The Best of a Shitty World

Man, I was not expecting to get the blog going with a current event like Orlando hanging over everyone’s head.  It always breaks my heart to hear about tragedies like this, and then having the media twist it around to a political problem.  In a way, it is, but there seem to be a lot of reports being used to advance an agenda, and that is just sick.

It’s times like these that makes me wonder what I can do personally to help make the world a better place.  As a writer, making a statement veiled in my work (Orwell is one of my favorite authors that achieved this) is what makes a tale timeless.  And sometimes it’s like a secret code, encrypted with character and plot.  The ones I want to hear me will see, the ones who resonate the strongest with the message will know.  I’m not good at marching in protests, nor am I good at convincing politicians to fix a broken system.  But I am good at writing, and what I can do is convey a message that I hope inspires people.  What I really want someone to do after reading something of mine is to introspect.  That was a complicated choice that character made, you think.  Would I have done the same in his situation?
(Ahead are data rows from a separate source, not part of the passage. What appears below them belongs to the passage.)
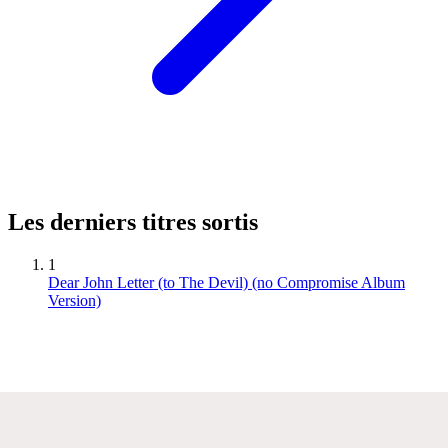
Les derniers titres sortis
1
Dear John Letter (to The Devil) (no Compromise Album
Version)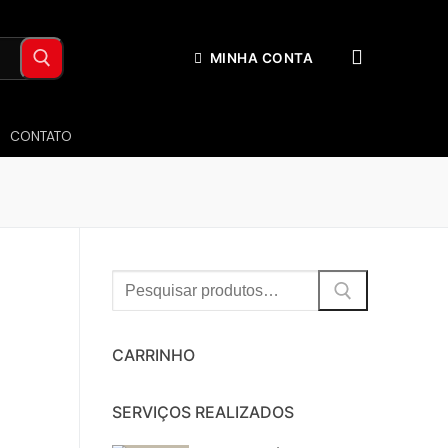
MINHA CONTA
CONTATO
Procurar:
CARRINHO
SERVIÇOS REALIZADOS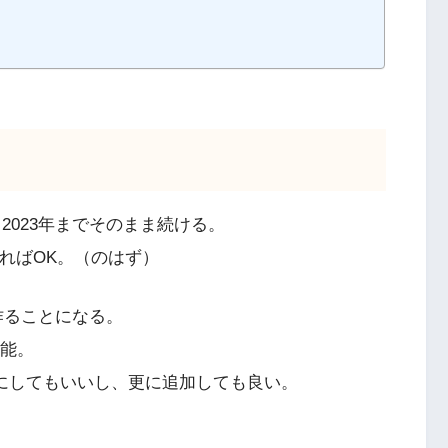
2023年までそのまま続ける。
いればOK。（のはず）
分作ることになる。
可能。
円）にしてもいいし、更に追加しても良い。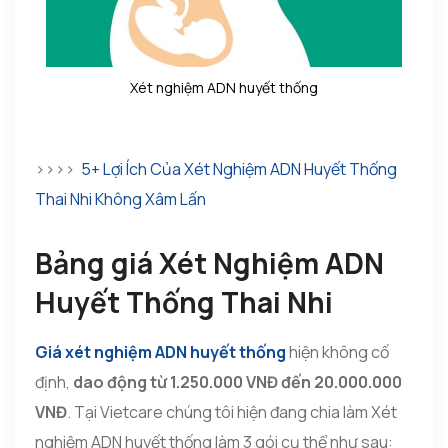
Xét nghiệm ADN huyết thống
>>>>
5+ Lợi Ích Của Xét Nghiệm ADN Huyết Thống
Thai Nhi Không Xâm Lấn
Bảng giá Xét Nghiệm ADN
Huyết Thống Thai Nhi
Giá xét nghiệm ADN huyết thống
hiện không cố
định,
dao động từ 1.250.000 VNĐ đến 20.000.000
VNĐ
. Tại Vietcare chúng tôi hiện đang chia làm Xét
nghiệm ADN huyết thống làm 3 gói cụ thể như sau: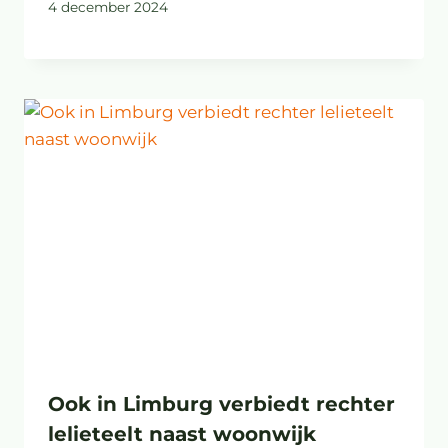
4 december 2024
Ook in Limburg verbiedt rechter
lelieteelt naast woonwijk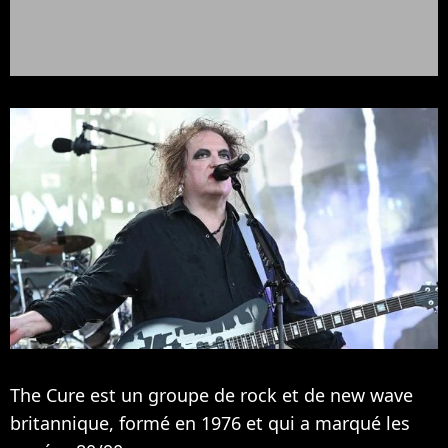
The Cure est un groupe de rock et de new wave
britannique, formé en 1976 et qui a marqué les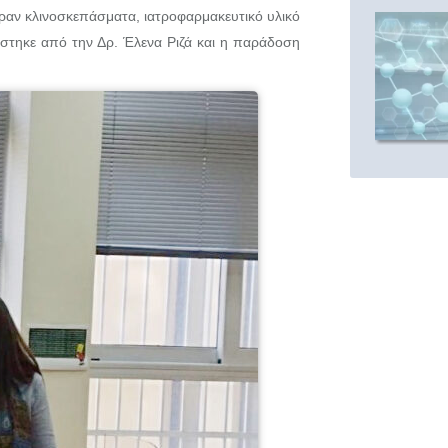
ραν κλινοσκεπάσματα, ιατροφαρμακευτικό υλικό
ίστηκε από την Δρ. Έλενα Ριζά και η παράδοση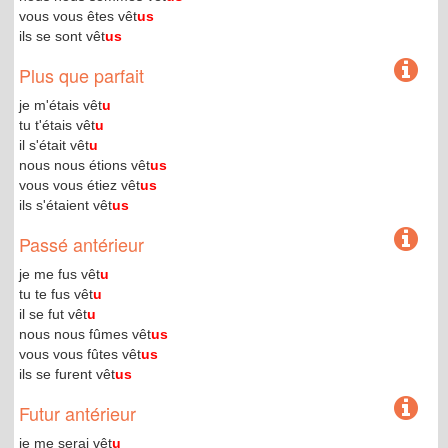
vous vous êtes vêt
us
ils se sont vêt
us
Plus que parfait
je m'étais vêt
u
tu t'étais vêt
u
il s'était vêt
u
nous nous étions vêt
us
vous vous étiez vêt
us
ils s'étaient vêt
us
Passé antérieur
je me fus vêt
u
tu te fus vêt
u
il se fut vêt
u
nous nous fûmes vêt
us
vous vous fûtes vêt
us
ils se furent vêt
us
Futur antérieur
je me serai vêt
u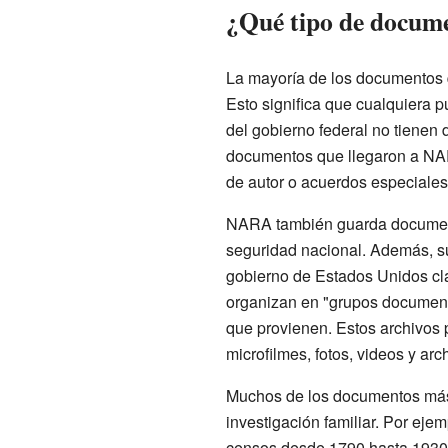
¿Qué tipo de docu
La mayoría de los documentos
Esto significa que cualquiera p
del gobierno federal no tienen
documentos que llegaron a NAR
de autor o acuerdos especiales
NARA también guarda document
seguridad nacional. Además, su
gobierno de Estados Unidos cl
organizan en "grupos document
que provienen. Estos archivos 
microfilmes, fotos, videos y arc
Muchos de los documentos más
investigación familiar. Por eje
censos desde 1790 hasta 1930.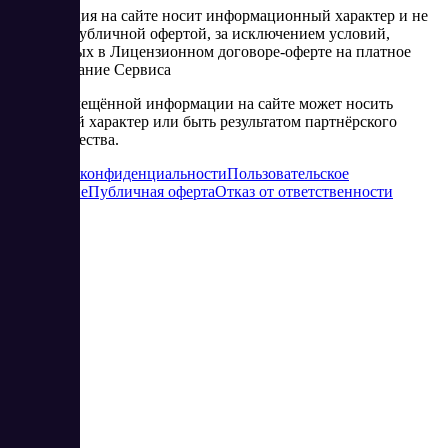
Информация на сайте носит информационный характер и не
является публичной офертой, за исключением условий,
изложенных в Лицензионном договоре-оферте на платное
использование Сервиса
Часть размещённой информации на сайте может носить
рекламный характер или быть результатом партнёрского
сотрудничества.
Политика конфиденциальности
Пользовательское
соглашение
Публичная оферта
Отказ от ответственности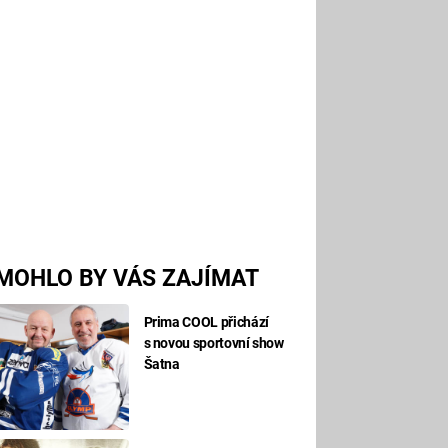
MOHLO BY VÁS ZAJÍMAT
Prima COOL přichází
s novou sportovní show
Šatna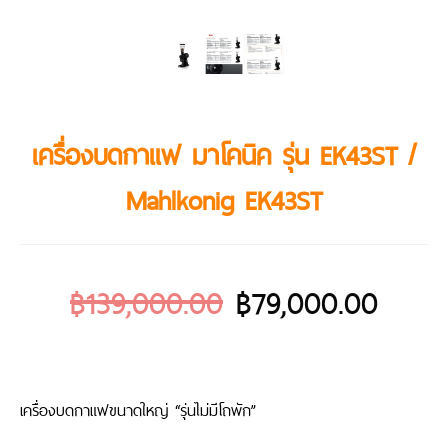
เครื่องบดกาแฟ มาโคนิค รุ่น EK43ST /
Mahlkonig EK43ST
฿
139,000.00
฿
79,000.00
เครื่องบดกาแฟขนาดใหญ่ “รุ่นไม่มีโถพัก”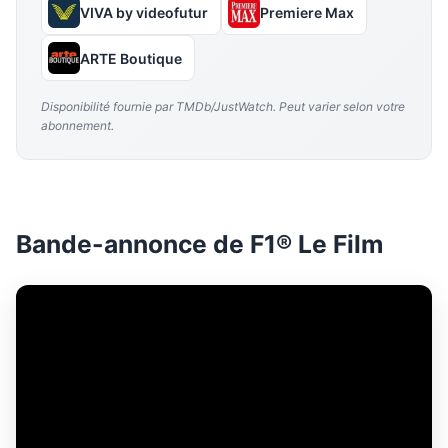
VIVA by videofutur
Premiere Max
ARTE Boutique
Disponibilité fournie par TMDb/JustWatch. Peut varier selon votre
abonnement.
Bande-annonce de F1® Le Film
What guides our morals as humans is how we interact with each other.  For better or worse, our interactions have consequences, and those consequences are either deemed good or bad by others, depending on how much of the situation they know.  As more variables are presented, morality becomes grayer and grayer.  Until at some point down the line, the action is justified by someone.  My job as a writer is to weave a character’s personality so tight that I would know what any of them would do in any given situation, and when that gray area justifies something.  Characters should never be purely black and white, just like people aren’t.  Some people are sick, and the justification for something heinous comes early.  Some people are greedy, which also brings the threshold forward.  Any number of moral or immoral traits move that line around in the fog of justification.

The governments in almost all of my fantasy work are often corrupt on some level.  The system works, but it is deeply flawed in some way.  Writers often write what they know best, and this is what I have come to know about the Powers That Be in my country.  I am more and more ashamed to be an American and becoming ashamed of being a human being lately.  If an alien landed right in front of me and asked me to take him to my leader, the first words out of my mouth would be, “Oh, uh… I’m not with them.”

I love figuring people out.  It makes creating tangible characters fun.  When I see tragedies on the news like this, my first thought is, “What brought them to the point where they thought what they were doing was right?” When I ask those kind of questions about people, my characters become richer as a result.  So though there is no doubt in my mind that the events over this weekend were wrong, terrible and a disgrace to my race and country, I can take away a sense of what true villainry is.

Maybe I could pass on a more positive way of dealing with that kind of villain.